Top of Dataset records
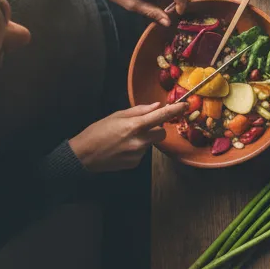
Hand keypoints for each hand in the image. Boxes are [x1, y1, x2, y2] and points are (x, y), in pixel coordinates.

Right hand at [68, 102, 186, 171]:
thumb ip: (139, 111)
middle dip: (156, 128)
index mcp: (135, 126)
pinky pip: (142, 153)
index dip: (175, 110)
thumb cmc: (97, 131)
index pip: (162, 116)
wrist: (83, 155)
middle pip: (161, 133)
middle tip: (140, 126)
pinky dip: (137, 148)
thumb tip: (157, 106)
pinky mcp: (135, 163)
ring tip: (125, 138)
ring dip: (144, 139)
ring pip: (151, 143)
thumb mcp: (116, 116)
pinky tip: (122, 148)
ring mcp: (138, 154)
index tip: (186, 105)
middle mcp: (140, 141)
Bottom of Dataset records
▶ **Requirement**:
Set down the records precisely as they appear. Any picture stays out.

▶ **Written response**:
Hand keypoints for each hand in the image. Boxes are [x1, y1, x2, y2] and points are (x, y), in pixel coordinates.

Right hand at [68, 102, 186, 171]:
thumb ip: (139, 111)
middle dip: (156, 128)
index mcp: (135, 126)
pinky pip: (142, 153)
index dip: (175, 110)
thumb cmc: (97, 131)
index pip: (162, 116)
wrist: (83, 155)
middle pip: (161, 133)
middle tip: (140, 126)
pinky dip: (137, 148)
thumb tip: (157, 106)
pinky mcp: (135, 163)
ring tip: (125, 138)
ring dip: (144, 139)
ring pip: (151, 143)
thumb mcp: (116, 116)
pinky tip: (122, 148)
ring mcp: (138, 154)
index tip: (186, 105)
middle mcp: (140, 141)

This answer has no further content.